§ Excerpt to read
-----

On June 30, the U.S. Department of Labor (DOL) released a much-anticipated proposed rule change that would increase employer overtime obligations for an estimated 5 million employees - seeking to increase the minimum salary threshold to $970 per week (the equivalent of $50,440 annually) for "white collar" executive, administration, professional and computer employees.

As expected, the proposed rule generated a significant amount of comments - more than 250,000 - from employers and other stakeholders. The Obama administration has now indicated the highly controversial rule will not be issued before July 2016. But DOL officials have indicated that the rule is likely to be issued sometime closer to the end of the year while still leaving time for the rule to take effect before the president leaves office.

Click here to review the provisions of the proposed rule.

Keep in mind that a late 2016 publication/issuance date will likely create a short window for employers to comply. The effective date of the new regulations likely will not exceed 30 to 60 days after the final regulations are published. As a result, employers should consider the effect this proposed rule may have to their employment practices and bottom lines, and make preparations now to comply.

-----

§ Objectives
1/ Copy a passage from the overtime rule excerpt, beginning at the words "Click here to" and stopping after the words "now to comply.".
2/ Repeat these rows word for word, beginning at the first line of the rows and stopping after the line that contains "scientific name: Lobophora variegata".

Dataset items
-----

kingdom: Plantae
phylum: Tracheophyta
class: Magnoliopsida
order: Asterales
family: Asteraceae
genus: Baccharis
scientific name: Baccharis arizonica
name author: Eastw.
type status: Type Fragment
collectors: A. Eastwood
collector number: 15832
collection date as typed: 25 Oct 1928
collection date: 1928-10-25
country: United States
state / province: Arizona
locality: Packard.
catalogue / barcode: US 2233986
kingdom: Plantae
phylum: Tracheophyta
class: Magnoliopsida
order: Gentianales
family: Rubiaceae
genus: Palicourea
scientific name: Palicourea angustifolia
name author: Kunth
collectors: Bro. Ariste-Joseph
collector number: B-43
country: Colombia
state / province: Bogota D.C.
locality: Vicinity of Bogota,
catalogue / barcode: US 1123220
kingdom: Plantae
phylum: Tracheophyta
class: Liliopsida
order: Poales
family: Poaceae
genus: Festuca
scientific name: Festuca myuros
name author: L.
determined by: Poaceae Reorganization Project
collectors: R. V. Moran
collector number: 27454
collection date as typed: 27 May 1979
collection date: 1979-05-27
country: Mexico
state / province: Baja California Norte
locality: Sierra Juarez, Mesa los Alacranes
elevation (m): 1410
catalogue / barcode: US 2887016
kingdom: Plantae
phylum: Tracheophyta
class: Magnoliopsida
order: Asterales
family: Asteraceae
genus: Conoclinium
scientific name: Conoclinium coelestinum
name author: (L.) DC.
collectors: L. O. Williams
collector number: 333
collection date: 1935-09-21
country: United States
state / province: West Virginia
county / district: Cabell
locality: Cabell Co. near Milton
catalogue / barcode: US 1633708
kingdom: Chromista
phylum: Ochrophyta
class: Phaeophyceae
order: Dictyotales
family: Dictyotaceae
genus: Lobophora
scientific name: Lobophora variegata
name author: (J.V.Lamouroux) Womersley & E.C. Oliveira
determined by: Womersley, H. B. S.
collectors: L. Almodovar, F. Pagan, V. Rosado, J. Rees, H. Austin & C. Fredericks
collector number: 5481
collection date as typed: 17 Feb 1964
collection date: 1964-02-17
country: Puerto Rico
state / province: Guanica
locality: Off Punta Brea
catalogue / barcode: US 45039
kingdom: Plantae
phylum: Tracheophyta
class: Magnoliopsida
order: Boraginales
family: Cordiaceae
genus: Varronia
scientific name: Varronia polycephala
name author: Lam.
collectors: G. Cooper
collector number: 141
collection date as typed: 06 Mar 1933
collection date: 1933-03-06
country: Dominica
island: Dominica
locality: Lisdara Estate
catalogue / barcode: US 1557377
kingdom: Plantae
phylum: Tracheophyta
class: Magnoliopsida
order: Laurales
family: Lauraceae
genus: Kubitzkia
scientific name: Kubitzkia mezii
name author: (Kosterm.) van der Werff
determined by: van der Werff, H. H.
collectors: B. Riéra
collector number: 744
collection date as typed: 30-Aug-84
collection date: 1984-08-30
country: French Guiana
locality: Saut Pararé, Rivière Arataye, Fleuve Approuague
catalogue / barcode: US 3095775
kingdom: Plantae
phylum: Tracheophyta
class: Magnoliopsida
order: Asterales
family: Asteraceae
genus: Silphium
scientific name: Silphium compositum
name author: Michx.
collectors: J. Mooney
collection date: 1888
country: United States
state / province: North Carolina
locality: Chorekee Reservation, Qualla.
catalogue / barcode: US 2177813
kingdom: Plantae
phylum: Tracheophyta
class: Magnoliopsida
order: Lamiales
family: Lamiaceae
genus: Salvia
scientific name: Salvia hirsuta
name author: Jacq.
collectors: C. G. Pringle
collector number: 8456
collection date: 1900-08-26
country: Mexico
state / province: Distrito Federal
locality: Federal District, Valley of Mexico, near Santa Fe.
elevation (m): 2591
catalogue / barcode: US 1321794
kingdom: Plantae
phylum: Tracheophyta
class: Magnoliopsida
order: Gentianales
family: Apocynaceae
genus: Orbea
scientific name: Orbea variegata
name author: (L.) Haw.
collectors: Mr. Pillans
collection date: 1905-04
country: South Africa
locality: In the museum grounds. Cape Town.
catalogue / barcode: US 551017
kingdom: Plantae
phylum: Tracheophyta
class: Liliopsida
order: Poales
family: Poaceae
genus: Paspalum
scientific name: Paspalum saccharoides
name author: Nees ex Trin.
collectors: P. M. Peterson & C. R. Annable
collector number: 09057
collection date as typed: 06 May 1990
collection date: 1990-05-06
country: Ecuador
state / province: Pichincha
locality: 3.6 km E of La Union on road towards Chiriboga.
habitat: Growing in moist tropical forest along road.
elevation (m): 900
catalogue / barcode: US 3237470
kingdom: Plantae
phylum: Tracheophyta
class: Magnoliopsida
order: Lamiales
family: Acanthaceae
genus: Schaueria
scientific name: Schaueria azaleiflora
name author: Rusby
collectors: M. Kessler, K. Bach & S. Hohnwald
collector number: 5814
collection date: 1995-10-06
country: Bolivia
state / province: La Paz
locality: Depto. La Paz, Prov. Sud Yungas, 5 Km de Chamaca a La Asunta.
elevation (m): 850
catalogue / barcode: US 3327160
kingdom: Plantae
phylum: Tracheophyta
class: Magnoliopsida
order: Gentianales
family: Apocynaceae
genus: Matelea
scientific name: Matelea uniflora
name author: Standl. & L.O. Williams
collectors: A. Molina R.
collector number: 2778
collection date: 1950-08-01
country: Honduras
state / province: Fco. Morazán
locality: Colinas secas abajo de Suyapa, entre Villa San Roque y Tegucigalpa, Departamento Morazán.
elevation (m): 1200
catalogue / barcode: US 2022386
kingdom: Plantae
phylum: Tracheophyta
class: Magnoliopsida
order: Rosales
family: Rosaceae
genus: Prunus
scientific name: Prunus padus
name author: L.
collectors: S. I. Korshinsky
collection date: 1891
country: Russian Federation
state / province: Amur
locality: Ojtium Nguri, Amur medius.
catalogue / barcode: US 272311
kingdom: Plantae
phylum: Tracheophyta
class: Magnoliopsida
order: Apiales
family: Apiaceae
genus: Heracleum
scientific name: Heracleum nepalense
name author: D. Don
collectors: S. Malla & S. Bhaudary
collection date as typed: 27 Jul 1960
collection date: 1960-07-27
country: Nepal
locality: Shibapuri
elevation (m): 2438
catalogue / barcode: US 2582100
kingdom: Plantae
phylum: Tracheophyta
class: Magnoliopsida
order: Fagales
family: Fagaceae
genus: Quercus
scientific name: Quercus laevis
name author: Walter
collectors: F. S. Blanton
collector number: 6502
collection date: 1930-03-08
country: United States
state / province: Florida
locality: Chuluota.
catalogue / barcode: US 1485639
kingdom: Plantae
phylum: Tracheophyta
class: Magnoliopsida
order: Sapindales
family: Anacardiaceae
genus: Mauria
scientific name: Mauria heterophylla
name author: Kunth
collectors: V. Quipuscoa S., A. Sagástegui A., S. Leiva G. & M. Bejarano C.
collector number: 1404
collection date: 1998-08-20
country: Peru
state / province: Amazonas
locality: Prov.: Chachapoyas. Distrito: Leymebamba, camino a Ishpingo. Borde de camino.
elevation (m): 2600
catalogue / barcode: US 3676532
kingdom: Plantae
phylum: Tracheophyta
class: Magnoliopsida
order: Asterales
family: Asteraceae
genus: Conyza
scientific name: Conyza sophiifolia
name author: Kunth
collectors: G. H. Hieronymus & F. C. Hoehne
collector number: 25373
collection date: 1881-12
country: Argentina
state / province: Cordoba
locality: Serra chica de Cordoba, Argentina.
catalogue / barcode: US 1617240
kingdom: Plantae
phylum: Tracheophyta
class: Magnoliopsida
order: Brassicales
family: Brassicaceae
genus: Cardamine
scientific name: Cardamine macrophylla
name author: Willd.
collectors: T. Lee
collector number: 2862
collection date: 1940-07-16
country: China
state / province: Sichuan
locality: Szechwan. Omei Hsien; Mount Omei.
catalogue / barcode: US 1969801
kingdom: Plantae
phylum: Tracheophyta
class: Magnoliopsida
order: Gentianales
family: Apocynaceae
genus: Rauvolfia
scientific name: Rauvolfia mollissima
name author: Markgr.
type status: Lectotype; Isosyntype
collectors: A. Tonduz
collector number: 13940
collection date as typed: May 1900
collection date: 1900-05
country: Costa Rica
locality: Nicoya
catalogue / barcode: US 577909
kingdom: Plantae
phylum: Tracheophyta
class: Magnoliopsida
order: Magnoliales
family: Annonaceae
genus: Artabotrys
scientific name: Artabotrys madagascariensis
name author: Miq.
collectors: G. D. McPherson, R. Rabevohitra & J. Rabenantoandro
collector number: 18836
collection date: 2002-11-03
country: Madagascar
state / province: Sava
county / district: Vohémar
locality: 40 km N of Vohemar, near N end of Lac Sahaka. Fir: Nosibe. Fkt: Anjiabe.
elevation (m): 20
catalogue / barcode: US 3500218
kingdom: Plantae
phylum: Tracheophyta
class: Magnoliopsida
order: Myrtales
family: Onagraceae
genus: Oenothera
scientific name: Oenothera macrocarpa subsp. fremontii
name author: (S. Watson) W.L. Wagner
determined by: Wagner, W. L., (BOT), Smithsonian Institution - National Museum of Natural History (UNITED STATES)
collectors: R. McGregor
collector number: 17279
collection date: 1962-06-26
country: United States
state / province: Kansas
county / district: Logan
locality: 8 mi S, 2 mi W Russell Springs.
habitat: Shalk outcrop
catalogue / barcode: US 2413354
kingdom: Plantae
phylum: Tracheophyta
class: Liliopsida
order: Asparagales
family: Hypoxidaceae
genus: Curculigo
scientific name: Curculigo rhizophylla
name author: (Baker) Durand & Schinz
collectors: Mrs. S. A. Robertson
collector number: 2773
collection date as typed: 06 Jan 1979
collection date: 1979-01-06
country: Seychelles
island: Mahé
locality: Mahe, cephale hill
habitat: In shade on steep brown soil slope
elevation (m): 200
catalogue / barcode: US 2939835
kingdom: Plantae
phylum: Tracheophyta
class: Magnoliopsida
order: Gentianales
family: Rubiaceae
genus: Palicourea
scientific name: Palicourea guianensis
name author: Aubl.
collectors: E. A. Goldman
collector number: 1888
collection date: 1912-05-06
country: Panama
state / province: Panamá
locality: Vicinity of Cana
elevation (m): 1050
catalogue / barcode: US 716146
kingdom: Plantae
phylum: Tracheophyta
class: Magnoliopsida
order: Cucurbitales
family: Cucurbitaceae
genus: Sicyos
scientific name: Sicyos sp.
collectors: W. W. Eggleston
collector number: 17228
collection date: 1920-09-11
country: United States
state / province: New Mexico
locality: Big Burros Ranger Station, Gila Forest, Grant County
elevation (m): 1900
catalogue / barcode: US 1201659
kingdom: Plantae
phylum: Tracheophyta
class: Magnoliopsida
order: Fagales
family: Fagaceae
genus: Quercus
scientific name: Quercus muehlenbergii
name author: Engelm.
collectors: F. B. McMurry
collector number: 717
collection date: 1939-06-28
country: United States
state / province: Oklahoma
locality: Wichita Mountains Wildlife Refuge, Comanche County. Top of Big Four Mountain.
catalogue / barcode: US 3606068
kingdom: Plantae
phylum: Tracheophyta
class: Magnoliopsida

-----

§ Exercise responses
1/
Click here to review the provisions of the proposed rule.

Keep in mind that a late 2016 publication/issuance date will likely create a short window for employers to comply. The effective date of the new regulations likely will not exceed 30 to 60 days after the final regulations are published. As a result, employers should consider the effect this proposed rule may have to their employment practices and bottom lines, and make preparations now to comply.

2/
kingdom: Plantae
phylum: Tracheophyta
class: Magnoliopsida
order: Asterales
family: Asteraceae
genus: Baccharis
scientific name: Baccharis arizonica
name author: Eastw.
type status: Type Fragment
collectors: A. Eastwood
collector number: 15832
collection date as typed: 25 Oct 1928
collection date: 1928-10-25
country: United States
state / province: Arizona
locality: Packard.
catalogue / barcode: US 2233986
kingdom: Plantae
phylum: Tracheophyta
class: Magnoliopsida
order: Gentianales
family: Rubiaceae
genus: Palicourea
scientific name: Palicourea angustifolia
name author: Kunth
collectors: Bro. Ariste-Joseph
collector number: B-43
country: Colombia
state / province: Bogota D.C.
locality: Vicinity of Bogota,
catalogue / barcode: US 1123220
kingdom: Plantae
phylum: Tracheophyta
class: Liliopsida
order: Poales
family: Poaceae
genus: Festuca
scientific name: Festuca myuros
name author: L.
determined by: Poaceae Reorganization Project
collectors: R. V. Moran
collector number: 27454
collection date as typed: 27 May 1979
collection date: 1979-05-27
country: Mexico
state / province: Baja California Norte
locality: Sierra Juarez, Mesa los Alacranes
elevation (m): 1410
catalogue / barcode: US 2887016
kingdom: Plantae
phylum: Tracheophyta
class: Magnoliopsida
order: Asterales
family: Asteraceae
genus: Conoclinium
scientific name: Conoclinium coelestinum
name author: (L.) DC.
collectors: L. O. Williams
collector number: 333
collection date: 1935-09-21
country: United States
state / province: West Virginia
county / district: Cabell
locality: Cabell Co. near Milton
catalogue / barcode: US 1633708
kingdom: Chromista
phylum: Ochrophyta
class: Phaeophyceae
order: Dictyotales
family: Dictyotaceae
genus: Lobophora
scientific name: Lobophora variegata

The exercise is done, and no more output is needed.